(Stored data)
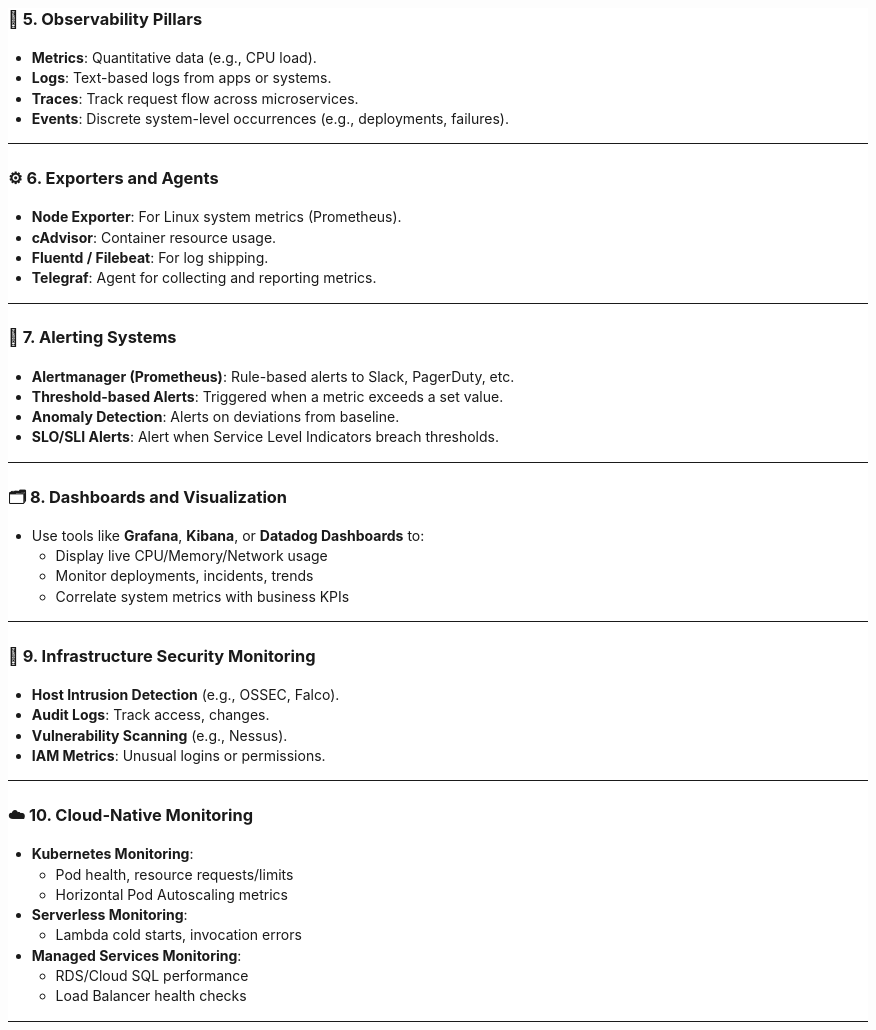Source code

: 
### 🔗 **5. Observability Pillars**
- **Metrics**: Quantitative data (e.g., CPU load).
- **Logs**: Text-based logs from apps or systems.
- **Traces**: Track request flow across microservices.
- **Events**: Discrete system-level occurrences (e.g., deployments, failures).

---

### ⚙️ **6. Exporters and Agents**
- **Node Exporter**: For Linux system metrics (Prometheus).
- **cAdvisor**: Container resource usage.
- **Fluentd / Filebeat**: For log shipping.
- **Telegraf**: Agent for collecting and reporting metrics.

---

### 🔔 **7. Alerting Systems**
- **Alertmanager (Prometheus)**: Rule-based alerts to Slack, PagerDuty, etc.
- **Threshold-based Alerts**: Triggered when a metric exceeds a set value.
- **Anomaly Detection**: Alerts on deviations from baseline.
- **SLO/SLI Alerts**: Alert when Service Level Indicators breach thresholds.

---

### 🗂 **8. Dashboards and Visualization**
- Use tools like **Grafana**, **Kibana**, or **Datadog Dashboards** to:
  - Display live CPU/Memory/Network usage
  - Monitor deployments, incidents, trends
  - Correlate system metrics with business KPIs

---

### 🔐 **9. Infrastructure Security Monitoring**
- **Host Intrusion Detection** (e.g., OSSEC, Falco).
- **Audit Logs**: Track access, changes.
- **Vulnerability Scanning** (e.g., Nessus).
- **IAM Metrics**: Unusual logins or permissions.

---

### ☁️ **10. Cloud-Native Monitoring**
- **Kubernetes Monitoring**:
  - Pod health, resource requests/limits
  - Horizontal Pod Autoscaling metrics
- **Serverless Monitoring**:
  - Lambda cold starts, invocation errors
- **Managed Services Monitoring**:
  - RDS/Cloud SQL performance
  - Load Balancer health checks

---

▶ **EXERCISE REQUIREMENTS**: Could you output all of the records exactly, without their pictures?

▶ **FINISHED EXERCISE**:
Source code

: 
### 🔗 **5. Observability Pillars**
- **Metrics**: Quantitative data (e.g., CPU load).
- **Logs**: Text-based logs from apps or systems.
- **Traces**: Track request flow across microservices.
- **Events**: Discrete system-level occurrences (e.g., deployments, failures).

---

### ⚙️ **6. Exporters and Agents**
- **Node Exporter**: For Linux system metrics (Prometheus).
- **cAdvisor**: Container resource usage.
- **Fluentd / Filebeat**: For log shipping.
- **Telegraf**: Agent for collecting and reporting metrics.

---

### 🔔 **7. Alerting Systems**
- **Alertmanager (Prometheus)**: Rule-based alerts to Slack, PagerDuty, etc.
- **Threshold-based Alerts**: Triggered when a metric exceeds a set value.
- **Anomaly Detection**: Alerts on deviations from baseline.
- **SLO/SLI Alerts**: Alert when Service Level Indicators breach thresholds.

---

### 🗂 **8. Dashboards and Visualization**
- Use tools like **Grafana**, **Kibana**, or **Datadog Dashboards** to:
  - Display live CPU/Memory/Network usage
  - Monitor deployments, incidents, trends
  - Correlate system metrics with business KPIs

---

### 🔐 **9. Infrastructure Security Monitoring**
- **Host Intrusion Detection** (e.g., OSSEC, Falco).
- **Audit Logs**: Track access, changes.
- **Vulnerability Scanning** (e.g., Nessus).
- **IAM Metrics**: Unusual logins or permissions.

---

### ☁️ **10. Cloud-Native Monitoring**
- **Kubernetes Monitoring**:
  - Pod health, resource requests/limits
  - Horizontal Pod Autoscaling metrics
- **Serverless Monitoring**:
  - Lambda cold starts, invocation errors
- **Managed Services Monitoring**:
  - RDS/Cloud SQL performance
  - Load Balancer health checks

---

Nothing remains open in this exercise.